Other plans include scrapping the £70 a week dole money for those who refuse to try hard to find work and forcing ‘hardcore claimants’ to do community work after two years on the dole.

The Coatbridge, Chryston and Bellshill MP said: “The Prime Minister is completely out of touch with the reality of what young people are experiencing. I have struck up a relationship with Comforti Institute Youth Group in my constituency. As a group of young people they deserve credit for their pro-active approach.

“They are endeavouring to establish what opportunities exist for young people and how more opportunities can be created whether in a working or educational environment.

“The very last thing young people want to do is hang around doing nothing. Incidentally most young people out of work in my constituency still reside with their parents.

“Let me explain why I believe the Prime Minister is absolutely clueless on this subject.

“The facts are that youth unemployment is at a record high with over one million 16-24 year olds unemployed in Britain.

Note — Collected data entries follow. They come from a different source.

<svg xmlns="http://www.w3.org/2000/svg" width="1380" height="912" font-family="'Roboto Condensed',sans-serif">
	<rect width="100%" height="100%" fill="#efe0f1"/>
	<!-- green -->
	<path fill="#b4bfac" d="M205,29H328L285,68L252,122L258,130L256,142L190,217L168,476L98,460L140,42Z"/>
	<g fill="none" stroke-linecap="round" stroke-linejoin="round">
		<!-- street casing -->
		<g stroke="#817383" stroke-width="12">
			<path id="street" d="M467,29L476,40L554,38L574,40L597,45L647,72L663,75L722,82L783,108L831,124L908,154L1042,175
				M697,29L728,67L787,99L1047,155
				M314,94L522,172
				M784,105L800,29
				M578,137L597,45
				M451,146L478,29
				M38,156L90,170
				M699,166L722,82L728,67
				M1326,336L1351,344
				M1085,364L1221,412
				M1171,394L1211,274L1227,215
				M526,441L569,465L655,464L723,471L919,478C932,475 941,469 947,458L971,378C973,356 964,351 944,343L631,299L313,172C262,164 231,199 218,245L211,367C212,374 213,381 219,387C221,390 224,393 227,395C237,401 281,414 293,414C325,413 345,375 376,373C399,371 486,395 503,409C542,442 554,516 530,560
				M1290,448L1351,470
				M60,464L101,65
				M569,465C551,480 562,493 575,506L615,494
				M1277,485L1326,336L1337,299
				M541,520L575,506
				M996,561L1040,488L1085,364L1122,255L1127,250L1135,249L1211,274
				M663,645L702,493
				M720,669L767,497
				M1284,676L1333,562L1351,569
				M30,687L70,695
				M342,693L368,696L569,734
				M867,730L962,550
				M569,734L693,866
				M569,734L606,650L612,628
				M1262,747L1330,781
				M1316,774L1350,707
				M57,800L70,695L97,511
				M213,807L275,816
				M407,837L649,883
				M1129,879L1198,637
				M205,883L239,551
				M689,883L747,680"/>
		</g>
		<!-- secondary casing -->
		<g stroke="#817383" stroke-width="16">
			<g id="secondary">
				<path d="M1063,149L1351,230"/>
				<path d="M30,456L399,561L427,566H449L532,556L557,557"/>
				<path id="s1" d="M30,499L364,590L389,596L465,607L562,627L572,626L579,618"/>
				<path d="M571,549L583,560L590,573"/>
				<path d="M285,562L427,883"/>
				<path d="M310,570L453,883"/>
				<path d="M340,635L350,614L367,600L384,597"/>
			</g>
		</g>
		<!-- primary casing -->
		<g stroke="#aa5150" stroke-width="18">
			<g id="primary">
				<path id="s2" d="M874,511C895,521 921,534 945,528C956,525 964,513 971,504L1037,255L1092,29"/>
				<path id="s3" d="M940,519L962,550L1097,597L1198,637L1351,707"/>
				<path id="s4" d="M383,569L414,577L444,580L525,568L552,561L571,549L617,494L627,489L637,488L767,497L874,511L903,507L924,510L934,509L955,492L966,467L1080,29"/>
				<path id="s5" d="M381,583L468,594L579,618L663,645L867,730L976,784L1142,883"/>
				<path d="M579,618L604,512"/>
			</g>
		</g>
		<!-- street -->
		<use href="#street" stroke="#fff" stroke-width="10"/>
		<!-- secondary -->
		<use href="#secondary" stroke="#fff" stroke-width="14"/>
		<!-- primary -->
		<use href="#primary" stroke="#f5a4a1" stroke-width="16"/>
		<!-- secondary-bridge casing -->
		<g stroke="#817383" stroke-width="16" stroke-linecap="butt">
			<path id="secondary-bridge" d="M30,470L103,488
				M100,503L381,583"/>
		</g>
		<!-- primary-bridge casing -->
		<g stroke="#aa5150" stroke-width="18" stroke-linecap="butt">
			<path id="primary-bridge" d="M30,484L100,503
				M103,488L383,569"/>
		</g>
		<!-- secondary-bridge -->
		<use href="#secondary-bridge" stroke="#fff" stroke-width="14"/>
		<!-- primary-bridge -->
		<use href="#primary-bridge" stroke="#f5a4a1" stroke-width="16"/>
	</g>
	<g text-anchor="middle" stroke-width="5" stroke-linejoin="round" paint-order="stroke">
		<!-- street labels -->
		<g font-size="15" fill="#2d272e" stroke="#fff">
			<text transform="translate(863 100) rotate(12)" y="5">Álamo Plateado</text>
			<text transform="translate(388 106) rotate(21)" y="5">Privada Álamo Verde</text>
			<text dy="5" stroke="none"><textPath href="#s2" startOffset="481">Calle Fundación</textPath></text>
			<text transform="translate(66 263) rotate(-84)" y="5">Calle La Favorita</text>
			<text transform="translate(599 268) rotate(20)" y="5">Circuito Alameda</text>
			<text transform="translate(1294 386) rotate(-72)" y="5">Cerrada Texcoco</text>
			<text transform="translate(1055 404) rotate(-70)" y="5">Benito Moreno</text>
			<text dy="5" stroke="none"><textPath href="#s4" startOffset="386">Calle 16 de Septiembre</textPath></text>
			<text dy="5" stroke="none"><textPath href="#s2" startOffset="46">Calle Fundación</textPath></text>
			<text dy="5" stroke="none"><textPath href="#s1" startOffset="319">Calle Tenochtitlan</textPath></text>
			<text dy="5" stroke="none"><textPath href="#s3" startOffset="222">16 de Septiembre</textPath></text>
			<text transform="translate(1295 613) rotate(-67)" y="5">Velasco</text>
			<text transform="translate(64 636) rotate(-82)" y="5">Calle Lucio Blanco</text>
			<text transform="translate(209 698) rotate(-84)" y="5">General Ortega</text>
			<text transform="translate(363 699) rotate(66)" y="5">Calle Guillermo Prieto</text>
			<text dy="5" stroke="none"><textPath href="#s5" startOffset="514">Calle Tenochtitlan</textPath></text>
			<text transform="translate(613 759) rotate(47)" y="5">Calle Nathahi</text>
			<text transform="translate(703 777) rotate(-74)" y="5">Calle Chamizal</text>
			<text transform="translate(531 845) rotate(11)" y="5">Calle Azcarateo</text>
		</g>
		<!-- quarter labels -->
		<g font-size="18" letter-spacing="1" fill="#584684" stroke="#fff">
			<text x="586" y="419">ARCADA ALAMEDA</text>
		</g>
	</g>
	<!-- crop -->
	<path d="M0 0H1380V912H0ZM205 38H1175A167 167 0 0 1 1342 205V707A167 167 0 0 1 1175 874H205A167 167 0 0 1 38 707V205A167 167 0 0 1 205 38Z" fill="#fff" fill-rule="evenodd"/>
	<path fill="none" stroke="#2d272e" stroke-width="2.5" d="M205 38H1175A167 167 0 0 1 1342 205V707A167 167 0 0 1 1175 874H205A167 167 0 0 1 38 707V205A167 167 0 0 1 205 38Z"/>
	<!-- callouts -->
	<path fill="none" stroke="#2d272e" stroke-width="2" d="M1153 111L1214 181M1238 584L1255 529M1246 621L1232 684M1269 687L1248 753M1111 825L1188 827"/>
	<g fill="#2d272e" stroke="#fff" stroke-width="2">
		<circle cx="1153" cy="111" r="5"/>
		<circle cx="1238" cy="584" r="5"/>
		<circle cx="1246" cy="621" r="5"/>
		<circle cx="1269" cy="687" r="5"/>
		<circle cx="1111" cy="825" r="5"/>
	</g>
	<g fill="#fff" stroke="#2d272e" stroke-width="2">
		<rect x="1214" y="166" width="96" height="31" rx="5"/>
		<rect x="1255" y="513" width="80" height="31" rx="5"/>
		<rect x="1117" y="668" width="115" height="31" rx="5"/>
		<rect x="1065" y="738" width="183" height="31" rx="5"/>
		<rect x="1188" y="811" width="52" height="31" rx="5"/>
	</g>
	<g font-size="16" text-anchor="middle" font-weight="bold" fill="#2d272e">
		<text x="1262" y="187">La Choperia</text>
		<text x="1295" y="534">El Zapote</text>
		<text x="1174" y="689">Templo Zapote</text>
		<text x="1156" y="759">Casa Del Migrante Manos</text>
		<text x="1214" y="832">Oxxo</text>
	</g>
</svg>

“Here in my constituency of Coatbridge, Chryston and Bellshill there are 940 young people out of work or full-time education.

“Looking at the wider communities of North Lanarkshire the figure of unemployed young people is a staggering 3,705.

“This level of young unemployment is at crisis proportion. There is no simple quick fix solution to youth unemployment.

“Successfully tackling this problem will take time and financial resources and a great deal of co-ordinated partnership working.

“All the research on youth unemployment demonstrates the scarring impact that long periods of unemployment can have on young people’s future lives. “It is also important to draw on the evidence of what works in terms of supporting young people who are struggling to find employment.”

He added: “Because of the rising unemployed among young people I am currently working with Conforti Institute Youth Group.

“In recent weeks I have contacted various public agencies to establish what policies and practical solutions are already in place that can actually help young people.

“Moreover I also want to learn of their impending plans to tackle the scourge of youth unemployment.

“We don’t need a stick to beat young people; after all, it is not their fault that youth unemployment is so high.

“We don’t need a weekend headline of the Prime Minister sounding hawkish about slashing benefits of young people who are unemployed. “All of which is designed to arrest the decline in his personal popularity. What we need is a mature approach towards finding solutions.

“We need all our public agencies and the private sector to work together to create real and lasting opportunities so that young people can take their rightful place in employment and contribute positively to the economy.

“That is what young people want too.”